* What you should do *
Would you give again, exactly, the lines running from the line with "- ✅ UI: Кнопка" to the end of the data below, both included?
......
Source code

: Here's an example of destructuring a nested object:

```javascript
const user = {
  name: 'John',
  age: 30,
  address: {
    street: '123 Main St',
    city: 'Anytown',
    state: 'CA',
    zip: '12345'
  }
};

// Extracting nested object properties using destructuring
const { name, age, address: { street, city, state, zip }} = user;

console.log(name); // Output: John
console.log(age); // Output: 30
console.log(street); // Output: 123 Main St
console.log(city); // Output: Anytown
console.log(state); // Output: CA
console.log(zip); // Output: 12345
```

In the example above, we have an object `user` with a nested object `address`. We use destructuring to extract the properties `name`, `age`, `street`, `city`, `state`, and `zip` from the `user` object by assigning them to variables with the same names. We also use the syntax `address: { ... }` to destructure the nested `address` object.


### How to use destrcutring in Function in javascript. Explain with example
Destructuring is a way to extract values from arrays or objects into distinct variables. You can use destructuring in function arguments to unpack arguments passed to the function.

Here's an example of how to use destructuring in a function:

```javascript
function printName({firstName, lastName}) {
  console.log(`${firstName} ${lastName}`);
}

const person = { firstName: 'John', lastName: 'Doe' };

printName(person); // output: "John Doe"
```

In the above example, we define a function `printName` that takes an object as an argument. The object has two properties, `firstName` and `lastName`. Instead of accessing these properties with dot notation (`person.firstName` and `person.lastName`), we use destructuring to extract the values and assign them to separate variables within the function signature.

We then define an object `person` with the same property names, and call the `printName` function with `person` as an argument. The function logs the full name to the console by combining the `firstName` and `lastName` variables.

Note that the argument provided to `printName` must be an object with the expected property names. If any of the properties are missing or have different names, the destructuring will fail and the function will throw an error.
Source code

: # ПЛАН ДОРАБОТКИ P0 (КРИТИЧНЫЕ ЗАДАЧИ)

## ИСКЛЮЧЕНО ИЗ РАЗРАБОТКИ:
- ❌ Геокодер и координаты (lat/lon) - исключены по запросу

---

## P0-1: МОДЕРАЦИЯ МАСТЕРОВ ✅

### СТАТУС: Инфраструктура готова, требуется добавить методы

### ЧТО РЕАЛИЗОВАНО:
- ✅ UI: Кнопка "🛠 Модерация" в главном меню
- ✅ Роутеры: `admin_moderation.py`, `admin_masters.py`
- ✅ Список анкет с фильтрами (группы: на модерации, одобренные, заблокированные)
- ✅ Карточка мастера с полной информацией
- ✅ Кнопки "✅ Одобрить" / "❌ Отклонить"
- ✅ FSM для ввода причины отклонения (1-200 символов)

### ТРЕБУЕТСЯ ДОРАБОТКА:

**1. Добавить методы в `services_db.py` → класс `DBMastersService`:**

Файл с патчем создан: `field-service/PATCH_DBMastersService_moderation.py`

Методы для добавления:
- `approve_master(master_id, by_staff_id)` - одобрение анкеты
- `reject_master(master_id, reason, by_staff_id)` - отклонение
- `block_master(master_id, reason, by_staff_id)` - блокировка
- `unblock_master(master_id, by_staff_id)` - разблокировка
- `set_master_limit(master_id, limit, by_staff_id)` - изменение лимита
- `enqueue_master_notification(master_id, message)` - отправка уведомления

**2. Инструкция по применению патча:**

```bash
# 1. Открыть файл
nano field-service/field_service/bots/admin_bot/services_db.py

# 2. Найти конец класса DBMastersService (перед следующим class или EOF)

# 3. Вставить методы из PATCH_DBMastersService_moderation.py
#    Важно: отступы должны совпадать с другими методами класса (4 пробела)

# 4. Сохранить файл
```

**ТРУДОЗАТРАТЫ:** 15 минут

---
......
* Answer to the exercise *
- ✅ UI: Кнопка "🛠 Модерация" в главном меню
- ✅ Роутеры: `admin_moderation.py`, `admin_masters.py`
- ✅ Список анкет с фильтрами (группы: на модерации, одобренные, заблокированные)
- ✅ Карточка мастера с полной информацией
- ✅ Кнопки "✅ Одобрить" / "❌ Отклонить"
- ✅ FSM для ввода причины отклонения (1-200 символов)

### ТРЕБУЕТСЯ ДОРАБОТКА:

**1. Добавить методы в `services_db.py` → класс `DBMastersService`:**

Файл с патчем создан: `field-service/PATCH_DBMastersService_moderation.py`

Методы для добавления:
- `approve_master(master_id, by_staff_id)` - одобрение анкеты
- `reject_master(master_id, reason, by_staff_id)` - отклонение
- `block_master(master_id, reason, by_staff_id)` - блокировка
- `unblock_master(master_id, by_staff_id)` - разблокировка
- `set_master_limit(master_id, limit, by_staff_id)` - изменение лимита
- `enqueue_master_notification(master_id, message)` - отправка уведомления

**2. Инструкция по применению патча:**

```bash
# 1. Открыть файл
nano field-service/field_service/bots/admin_bot/services_db.py

# 2. Найти конец класса DBMastersService (перед следующим class или EOF)

# 3. Вставить методы из PATCH_DBMastersService_moderation.py
#    Важно: отступы должны совпадать с другими методами класса (4 пробела)

# 4. Сохранить файл
```

**ТРУДОЗАТРАТЫ:** 15 минут

---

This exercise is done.